The popular Lasso approach for sparse estimation can be derived via marginalization of a joint density associated with a particular stochastic model. A different marginalization of the same probabilistic model leads to a different non-convex estimator where hyperparameters are optimized. Extending these arguments to problems where groups of variables have to be estimated, we study a computational scheme for sparse estimation that differs from the Group Lasso. Although the underlying optimization problem defining this estimator is non-convex, an initialization strategy based on a univariate Bayesian forward selection scheme is presented.
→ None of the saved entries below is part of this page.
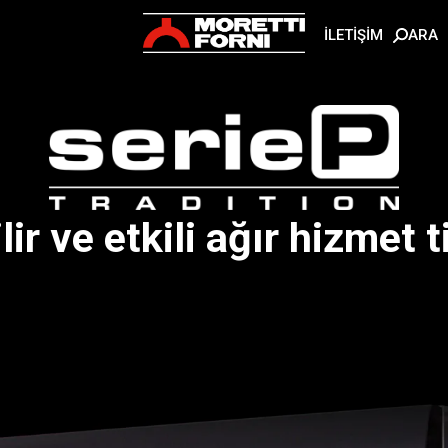
ARA
İLETİŞİM
ir ve etkili ağır hizmet ti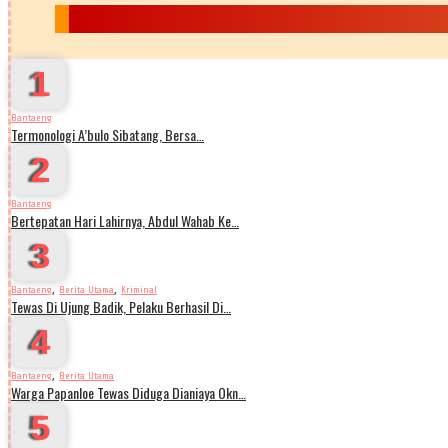
1
Bantaeng
Termonologi A’bulo Sibatang, Bersa…
2
Bantaeng
Bertepatan Hari Lahirnya, Abdul Wahab Ke…
3
,
,
Bantaeng
Berita Utama
Kriminal
Tewas Di Ujung Badik, Pelaku Berhasil Di…
4
,
Bantaeng
Berita Utama
Warga Papanloe Tewas Diduga Dianiaya Okn…
5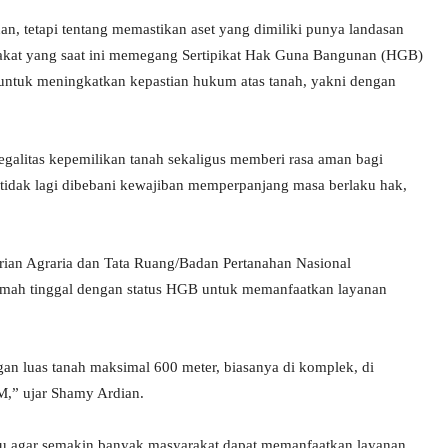
, tetapi tentang memastikan aset yang dimiliki punya landasan
akat yang saat ini memegang Sertipikat Hak Guna Bangunan (HGB)
 untuk meningkatkan kepastian hukum atas tanah, yakni dengan
galitas kepemilikan tanah sekaligus memberi rasa aman bagi
tidak lagi dibebani kewajiban memperpanjang masa berlaku hak,
ian Agraria dan Tata Ruang/Badan Pertanahan Nasional
mah tinggal dengan status HGB untuk memanfaatkan layanan
an luas tanah maksimal 600 meter, biasanya di komplek, di
M,” ujar Shamy Ardian.
au agar semakin banyak masyarakat dapat memanfaatkan layanan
This also allows us to define an effective non-convex estimator where only one scalar variable is involved in the optimization process. Theoretical arguments, independent of the correctness of the priors entering the sparse model, are included to clarify the advantages of this non-convex technique in comparison with other convex estimators. Numerical experiments are also used to compare the performance of these approaches.